If you’re developing a corporate wellness programme, you might be focusing heavily on exercise and diet to improve office productivity. But have you ever thought about the office air quality? Research from Harvard and Syracuse Universities shows that the air circulating in most workspaces may actually be hindering worker performance.
The Average Office vs. The Office with Cleaner Air
In this study, workers conducted their regular office duties in a typical office building workspace. The same workers on other days repeated their daily tasks but in a workspace with improved ventilation and a reduction of indoor pollutants.
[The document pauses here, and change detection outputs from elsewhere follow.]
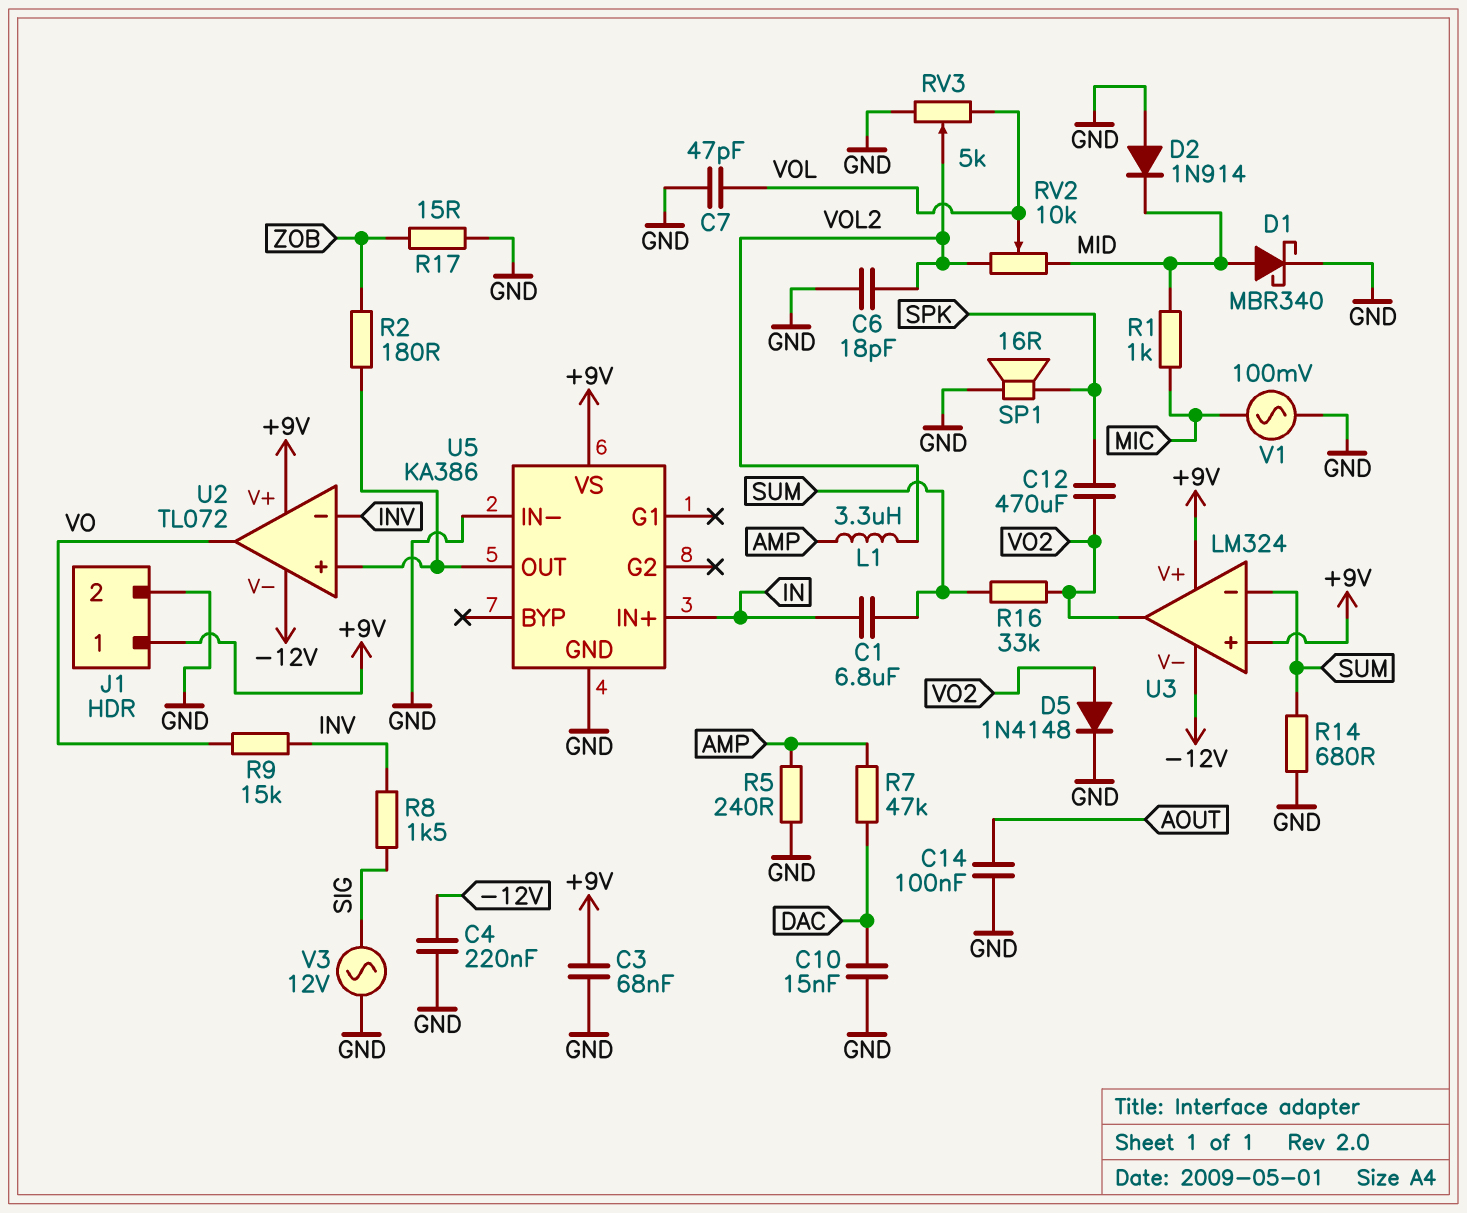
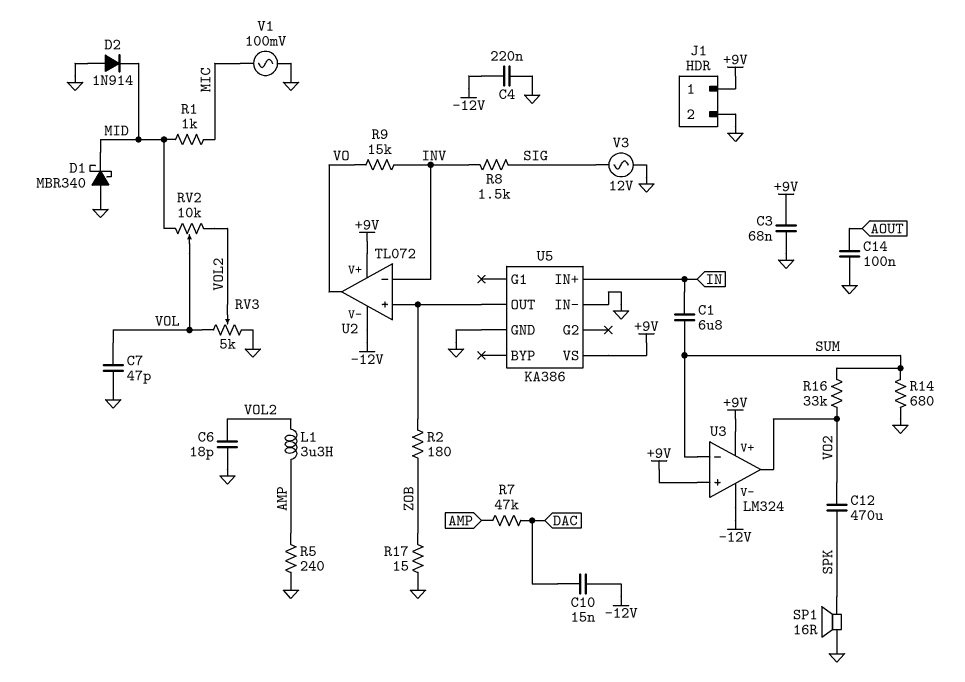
C10: 15nF (DAC, GND) -> 15nF (-12V, DAC)
D1: schottky MBR340 (A MID, K GND) -> schottky MBR340 (A GND, K MID)
D5: diode 1N4148 (A VO2, K GND) -> none

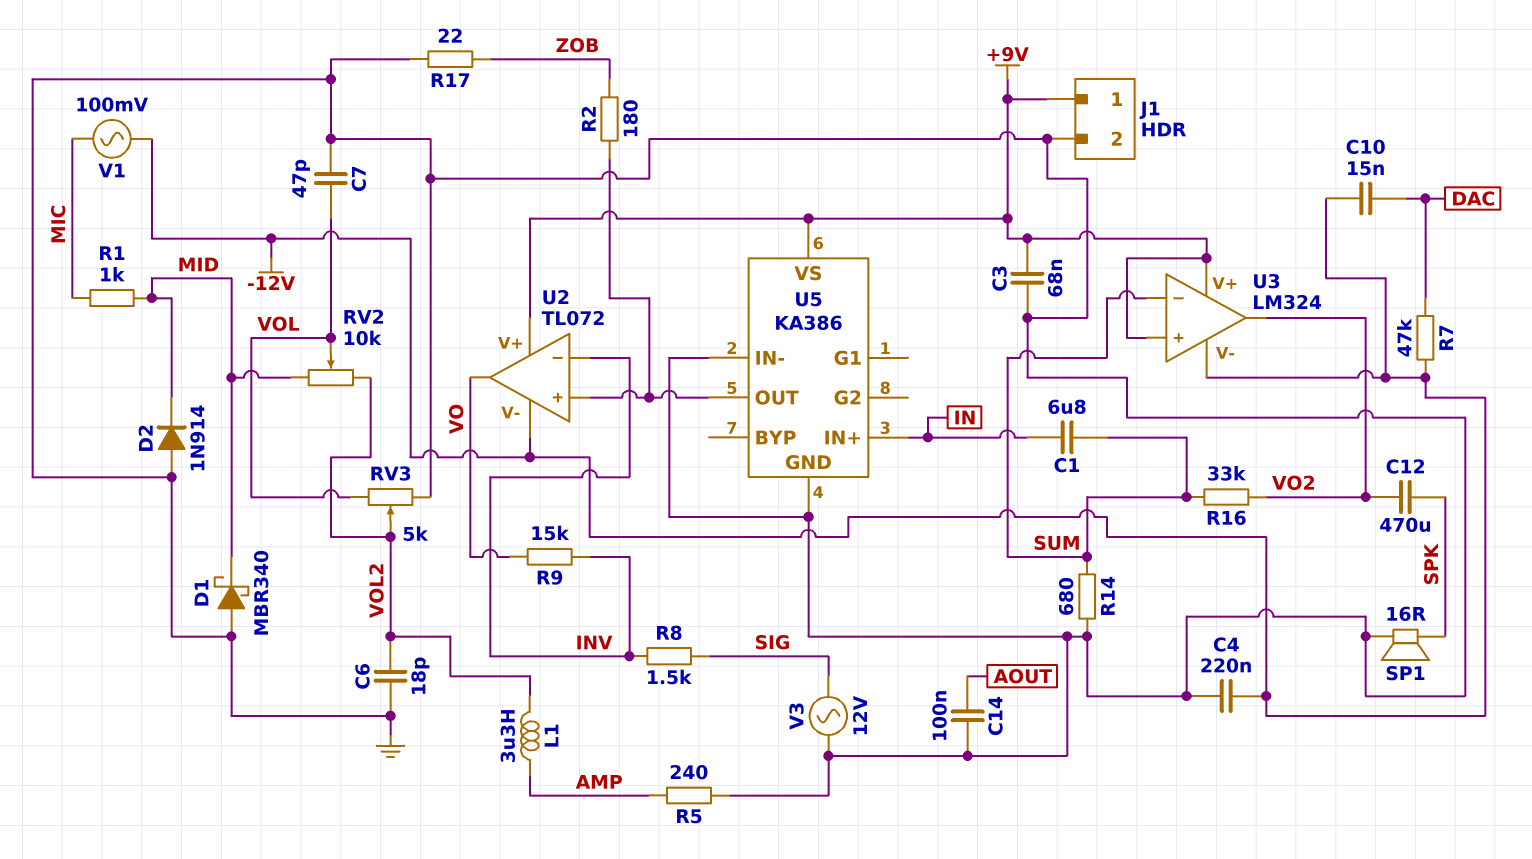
R7: 47k (AMP, DAC) -> 47k (-12V, DAC)
R17: 15 (GND, ZOB) -> 22 (GND, ZOB)
V1: AC 100mV (GND, MIC) -> AC 100mV (-12V, MIC)

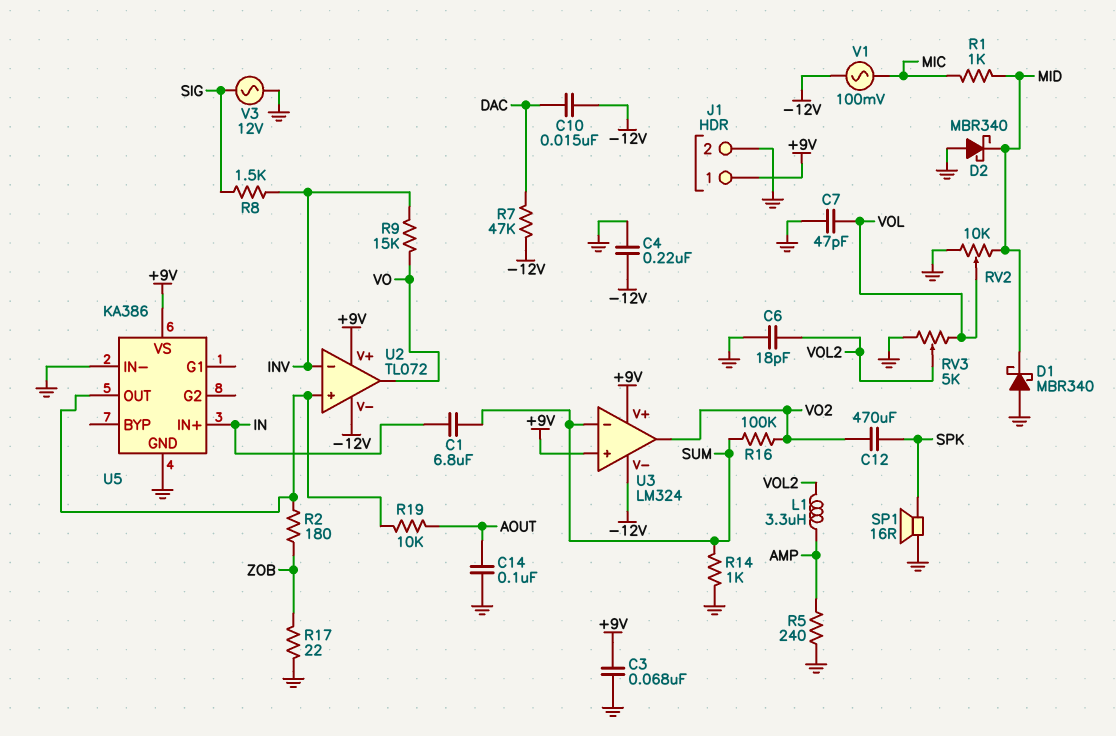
D2: diode 1N914 (A GND, K MID) -> schottky MBR340 (A GND, K MID)
R14: 680 (GND, SUM) -> 1k (GND, SUM)
R16: 33k (SUM, VO2) -> 100k (SUM, VO2)
R19: none -> 10k (AOUT, U2/in+)
RV2: 10k (MID, VOL2, wiper VOL) -> 10k (GND, MID, wiper VOL)

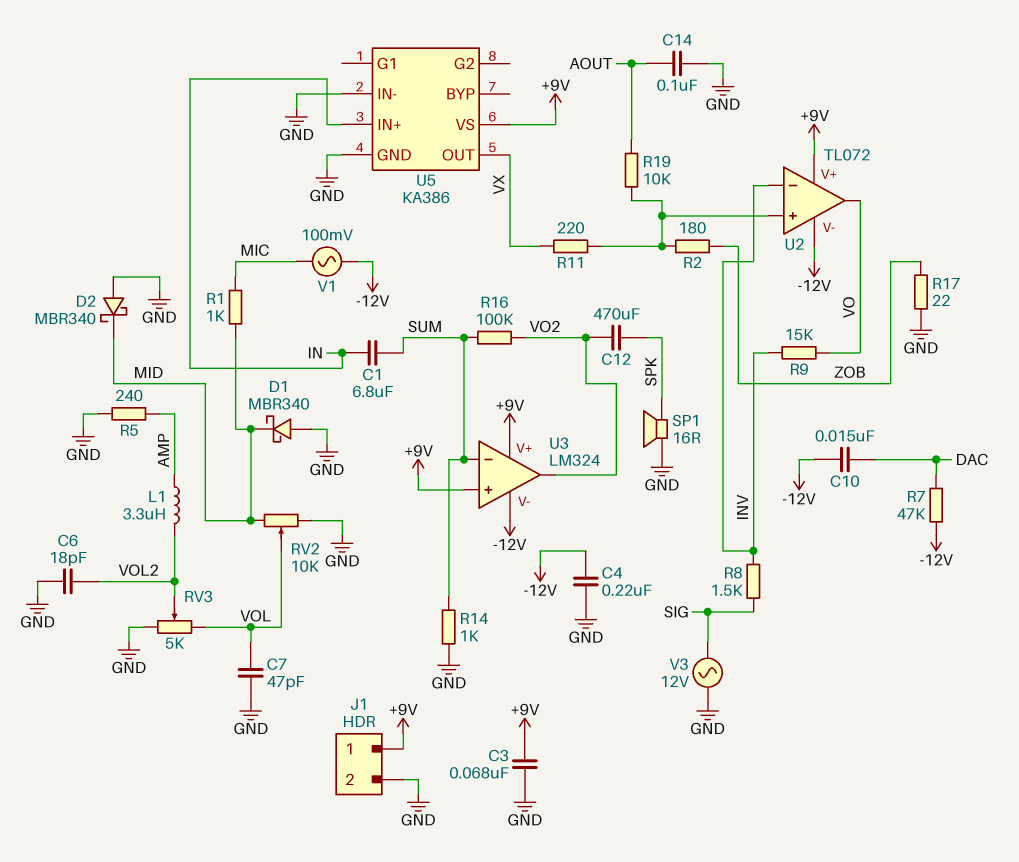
R11: none -> 220 (U2/in+, VX)
U5 pin OUT: U2/in+ -> VX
Results showed that employees in the clean air environment performed 61% better on cognitive tasks than in the standard office conditions. Further, by doubling the ventilation in the clean air office, cognitive performance increased by more than 100%.
Clean Air Initiatives That Help Employees Be at Their Best
Take these three steps to improve your indoor air quality in any commercial location. The best equipment, some careful observation, and a disciplined inspection routine will improve the air wherever you work.
Implement an Air Treatment System in Your Workspace
Adding an air purifier not only continuously cleans the air, but also shows employees you have their wellness in mind. To ensure you have the best air cleaning system, look for an air purifier that meets hospital-grade filtration. The best commercial air purifiers include:
• A True HEPA (High Efficiency Particulate Air) filter that captures 99.97% of airborne contaminants including viruses and allergens
• Activated carbon filter that reduces odours and VOCs (Volatile organic compounds)
• Automated features that adjust to changing indoor pollutant levels for optimized clean air efficiency
Focus on ventilation
• Maintain ventilation systems through scheduled cleanings
• Check for damage in HVAC (heating, ventilation, and air conditioning) systems where VOC’s and other airborne pollutants may be recirculating into workspaces
• Check the entire HVAC system for mould and test the air for CO2 emissions
Stop Air Pollutants at the Source
• Check for common sources of indoor air pollution including paint fumes in newly painted offices or mould and mildew in carpeted areas
• Ensure chemical and other maintenance supply storage is not impacting indoor air
• Evaluate traffic areas that may introduce auto fumes from parking areas into workspaces
With these simple steps, you can boost the well-being and performance of employees, reduce absenteeism, and add a new benefit to your wellness program that is clearly refreshing.